How the 2018 Tax Law Changes Affect Small Businesses

The biggest modification to tax law in 30 years brings a lot of positive changes to small business owners overall. However, in some areas, there are reductions in tax breaks as well as some deductions that disappear altogether. It’s important to understand how the 2018 tax law changes impact your business filing of 2018 taxes.

Corporate Tax Rate Reduction

If your business is registered as a C-corp, then good news! Your tax rate dropped from 35% to 21%. While this change can benefit largely-profitable corporations, small corporations might not make out as well. While the old tax code allowed for a 15% tax rate on the first $50,000 of taxable income, the new law means that corporate taxable income is taxed at a flat rate of 21%

S-Corp, Partnership, and LLC Tax Rate Reduction

If you qualify as a pass-through business, meaning you pay taxes on your business earnings as if it is personal income, then based on provisions in the 2018 tax law, you can probably deduct 20% of your qualifying income before doing the rest of the math on what you owe. However, there are a lot of rules and restrictions, which mostly apply to earners in excess of $157,500 on an individual return and $315,000 on a joint return. Consult with a certified public accountant (CPA) if this applies to you to make sure you take the correct deduction.

Meals and Entertainment

Meals during which business is discussed with coworkers or clients are 50% tax deductible. Meals eaten during business travel are also 50% deductible.
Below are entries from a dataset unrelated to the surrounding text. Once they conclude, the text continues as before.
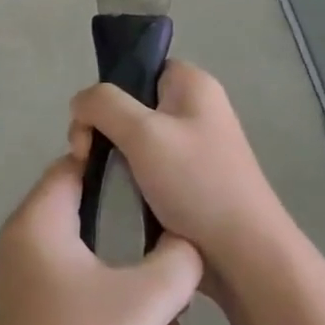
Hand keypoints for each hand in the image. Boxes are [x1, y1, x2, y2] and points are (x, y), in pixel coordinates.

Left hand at [0, 155, 202, 324]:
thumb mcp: (145, 302)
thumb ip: (177, 259)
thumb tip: (185, 242)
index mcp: (39, 221)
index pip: (77, 165)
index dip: (120, 169)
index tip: (163, 187)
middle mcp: (26, 241)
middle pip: (95, 221)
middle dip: (145, 252)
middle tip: (182, 274)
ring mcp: (27, 281)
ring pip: (97, 267)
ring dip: (140, 299)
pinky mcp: (35, 315)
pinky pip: (84, 296)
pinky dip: (118, 317)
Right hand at [69, 61, 291, 303]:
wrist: (245, 255)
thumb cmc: (196, 184)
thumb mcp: (143, 133)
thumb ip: (102, 104)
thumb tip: (79, 104)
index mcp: (192, 84)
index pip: (136, 68)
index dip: (107, 93)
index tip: (91, 127)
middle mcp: (195, 108)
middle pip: (129, 104)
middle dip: (101, 130)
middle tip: (85, 159)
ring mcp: (194, 146)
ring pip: (133, 140)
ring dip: (111, 159)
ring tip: (101, 184)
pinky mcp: (190, 180)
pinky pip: (146, 167)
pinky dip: (127, 180)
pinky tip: (119, 199)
Company events such as parties and picnics are 100% deductible. However, client entertainment, recreation, or amusement—such as golf outings, cover charges, theater, and sporting events—are no longer considered tax deductible.

Net Operating Loss Deduction

The new tax rules reduce the deduction for net operating losses (NOLs). The IRS states the net operating loss deduction is limited to 80% of taxable income for losses arising in taxable years after Dec. 31, 2017. NOLs can be carried forward indefinitely, while NOL carrybacks are generally prohibited. Under the old law, NOLs could be carried back two years and carried forward 20 years.

Capping Business Losses on Individual Returns

A joint return is limited to $500,000 in business losses. Single filers are capped at $250,000 in business losses. While trade or business losses exceeding these amounts aren’t deductible in a single tax year, amounts over these caps can be carried forward. Ask your CPA to take into consideration current passive-activity loss rules to make sure you stay on the right side of tax regulations.

Expensing vs. Depreciation of Business Asset Purchases

If you purchase assets for your business that qualify, you can deduct the entire cost of these assets. If you would rather expense business assets rather than depreciating them, the cap on that amount has been raised to $1 million.


There are more subtleties to the changes of this law, so if you’ve purchased business assets and put them into service after September 27, 2017, it’s wise to consult with your CPA or business planner to determine whether you should expense the purchases outright or deduct the depreciation of the assets. If you expect your business tax bracket to rise in the future, the deduction could help you out down the road by keeping your future tax rates lower.

Vehicle Tax Breaks

The new tax law gives tax breaks to buyers of new or used business vehicles. Bonus depreciation is a tax incentive designed to allow the deduction of a large percentage of a qualifying business purchase, which comes into play with auto purchases. The first-year deduction of a percentage of the cost of the vehicle is larger, followed by smaller deductions allowed for depreciation in the following years. The first-year cap is $18,000 for passenger cars purchased after Sept. 27, 2017, and put into service in 2018. If you purchase a heavy SUV or heavy pickup truck for business use, you can deduct up to 100% of the cost.

An End to the Domestic Production Deduction

In past years, there was a 9% deduction of income gained from U.S.-based production activities. This write-off has been done away with under the new tax code, with no phase-out period. However, if your business’s fiscal year straddles 2017 and 2018, you might still qualify for the deduction. Check with your CPA.

Other Changes

The new tax law includes a wide array of changes, many of which don’t apply to every business out there. Other tax law changes that may or may not apply to your business include changes in the following areas:


  • Employee commuter benefits
  • Family medical leave
  • Like-kind exchanges
  • Settling sexual harassment claims
  • Cash method vs. the accrual method of accounting
  • Interest paid on business loans


Many changes to the 2018 tax law are of big benefit to business owners. As you file taxes this year, reflect on how you can change the way you do business in the coming years to take full advantages of these changes in the future. As always, be sure to consult with a professional to ensure you are filing taxes correctly and conducting business above board in the legal sense.